No Means No
Researchers from the International Computer Science Institute found up to 1,325 Android applications (apps) gathering data from devices despite being explicitly denied permission.
The study looked at more than 88,000 apps from the Google Play store, and tracked data transfers post denial of permission. The 1,325 apps used tools, embedded within their code, that take personal data from Wi-Fi connections and metadata stored in photos.
Consent presents itself in different ways in the world of privacy. The GDPR is clear in defining consent as it pertains to user content. Recital 32 notes that “Consent should be given by a clear affirmative act establishing a freely given, specific, informed and unambiguous indication of the data subject’s agreement to the processing of personal data…” Consumers pursuant to the CCPA can opt-out of having their personal data sold.
The specificity of consent has always been a tricky subject. For decades, companies have offered customers the right to either opt in or out of “marketing,” often in exchange for direct payments. Yet, the promises have been slickly unspecific, so that a consumer never really knows what particular choices are being selected.
Does the option include data collection, if so how much? Does it include email, text, phone, postal contacts for every campaign or just some? The GDPR’s specificity provision is supposed to address this problem. But companies are choosing to not offer these options or ignore the consumer’s choice altogether.
Earlier this decade, General Motors caused a media dust-up by admitting it would continue collecting information about specific drivers and vehicles even if those drivers refused the Onstar system or turned it off. Now that policy is built into the Onstar terms of service. GM owners are left without a choice on privacy, and are bystanders to their driving and geolocation data being collected and used.
Apps can monitor people’s movements, finances, and health information. Because of these privacy risks, app platforms like Google and Apple make strict demands of developers including safe storage and processing of data.
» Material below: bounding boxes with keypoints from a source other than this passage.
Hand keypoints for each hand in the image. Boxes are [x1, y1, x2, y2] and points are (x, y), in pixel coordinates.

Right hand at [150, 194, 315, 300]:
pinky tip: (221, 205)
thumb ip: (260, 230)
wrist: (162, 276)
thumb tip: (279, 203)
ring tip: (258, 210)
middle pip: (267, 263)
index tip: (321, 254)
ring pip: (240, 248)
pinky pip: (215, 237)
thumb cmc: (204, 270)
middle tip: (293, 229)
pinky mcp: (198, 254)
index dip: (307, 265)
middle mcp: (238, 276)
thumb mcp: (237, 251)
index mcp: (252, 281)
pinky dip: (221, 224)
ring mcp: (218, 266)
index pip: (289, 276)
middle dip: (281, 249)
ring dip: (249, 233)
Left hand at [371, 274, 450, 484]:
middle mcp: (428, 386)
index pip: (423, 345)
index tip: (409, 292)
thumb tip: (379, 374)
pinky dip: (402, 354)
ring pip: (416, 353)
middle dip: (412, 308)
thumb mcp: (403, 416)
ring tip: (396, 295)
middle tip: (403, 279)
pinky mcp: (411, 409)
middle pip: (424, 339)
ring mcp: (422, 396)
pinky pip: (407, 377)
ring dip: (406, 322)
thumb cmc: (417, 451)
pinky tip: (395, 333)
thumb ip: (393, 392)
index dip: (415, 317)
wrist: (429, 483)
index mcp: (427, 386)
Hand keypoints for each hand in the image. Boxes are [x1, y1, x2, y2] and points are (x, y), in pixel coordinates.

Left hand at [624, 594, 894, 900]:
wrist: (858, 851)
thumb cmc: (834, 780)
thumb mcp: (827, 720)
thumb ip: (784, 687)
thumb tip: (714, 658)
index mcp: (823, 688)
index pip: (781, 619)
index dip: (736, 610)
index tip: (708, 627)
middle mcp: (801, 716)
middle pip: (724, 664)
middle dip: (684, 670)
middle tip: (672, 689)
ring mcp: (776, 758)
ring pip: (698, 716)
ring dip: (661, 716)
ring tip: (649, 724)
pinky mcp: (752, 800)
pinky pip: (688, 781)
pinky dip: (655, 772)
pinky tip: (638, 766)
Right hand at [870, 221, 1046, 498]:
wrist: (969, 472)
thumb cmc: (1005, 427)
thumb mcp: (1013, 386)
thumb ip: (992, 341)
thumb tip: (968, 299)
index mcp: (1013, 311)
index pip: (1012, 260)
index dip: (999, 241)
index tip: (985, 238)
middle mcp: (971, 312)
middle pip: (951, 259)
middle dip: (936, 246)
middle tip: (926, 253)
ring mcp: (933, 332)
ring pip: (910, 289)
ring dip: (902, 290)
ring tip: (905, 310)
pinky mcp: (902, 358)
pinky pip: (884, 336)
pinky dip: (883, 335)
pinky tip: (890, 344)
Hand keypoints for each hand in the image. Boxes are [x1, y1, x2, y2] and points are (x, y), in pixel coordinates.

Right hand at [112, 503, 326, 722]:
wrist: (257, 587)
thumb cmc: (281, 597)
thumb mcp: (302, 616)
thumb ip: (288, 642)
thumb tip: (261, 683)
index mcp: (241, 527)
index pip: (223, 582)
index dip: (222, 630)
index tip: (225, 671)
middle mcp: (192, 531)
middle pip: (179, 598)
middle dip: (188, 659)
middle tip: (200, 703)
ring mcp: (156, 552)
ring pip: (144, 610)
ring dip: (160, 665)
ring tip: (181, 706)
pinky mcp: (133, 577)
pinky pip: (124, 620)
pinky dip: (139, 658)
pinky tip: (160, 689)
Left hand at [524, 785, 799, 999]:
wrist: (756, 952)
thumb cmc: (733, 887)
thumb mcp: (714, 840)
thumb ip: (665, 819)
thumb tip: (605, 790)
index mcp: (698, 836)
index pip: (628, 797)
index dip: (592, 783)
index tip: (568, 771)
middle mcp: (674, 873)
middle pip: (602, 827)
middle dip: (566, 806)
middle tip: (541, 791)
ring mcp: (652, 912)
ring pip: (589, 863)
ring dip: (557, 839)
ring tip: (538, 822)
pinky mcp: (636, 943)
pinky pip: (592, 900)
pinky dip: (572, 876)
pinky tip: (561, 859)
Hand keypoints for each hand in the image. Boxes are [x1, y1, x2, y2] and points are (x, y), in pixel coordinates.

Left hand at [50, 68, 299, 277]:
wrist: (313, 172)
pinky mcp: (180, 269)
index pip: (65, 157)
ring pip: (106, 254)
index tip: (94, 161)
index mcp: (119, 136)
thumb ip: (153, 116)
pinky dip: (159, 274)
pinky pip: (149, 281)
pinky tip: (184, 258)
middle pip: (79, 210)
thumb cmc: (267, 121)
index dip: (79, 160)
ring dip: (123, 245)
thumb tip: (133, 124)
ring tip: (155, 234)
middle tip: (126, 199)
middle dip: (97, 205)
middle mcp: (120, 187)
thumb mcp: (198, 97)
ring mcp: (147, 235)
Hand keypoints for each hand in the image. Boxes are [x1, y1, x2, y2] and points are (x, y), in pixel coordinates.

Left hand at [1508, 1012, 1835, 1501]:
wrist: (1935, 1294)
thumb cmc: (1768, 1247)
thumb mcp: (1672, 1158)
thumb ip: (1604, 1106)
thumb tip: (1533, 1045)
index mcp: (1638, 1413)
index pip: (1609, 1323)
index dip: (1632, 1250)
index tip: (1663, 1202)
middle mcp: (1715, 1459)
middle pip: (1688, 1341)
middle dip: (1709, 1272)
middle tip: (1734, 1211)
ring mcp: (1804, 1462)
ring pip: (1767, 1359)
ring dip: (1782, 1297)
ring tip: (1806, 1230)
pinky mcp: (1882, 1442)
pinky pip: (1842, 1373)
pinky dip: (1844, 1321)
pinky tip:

Seven years ago, Apple, whose app store has almost 1.8 million apps, issued a statement claiming that “Apps that collect or transmit a user’s contact data without their prior permission are in violation of our guidelines.”
Studies like this remind us mere data subjects that some rules were made to be broken. And even engaging with devices that have become a necessity to us in our daily lives may cause us to share personal information. Even more, simply saying no to data collection does not seem to suffice.
It will be interesting to see over the next couple of years whether tighter option laws like the GDPR and the CCPA can not only cajole app developers to provide specific choices to their customers, and actually honor those choices.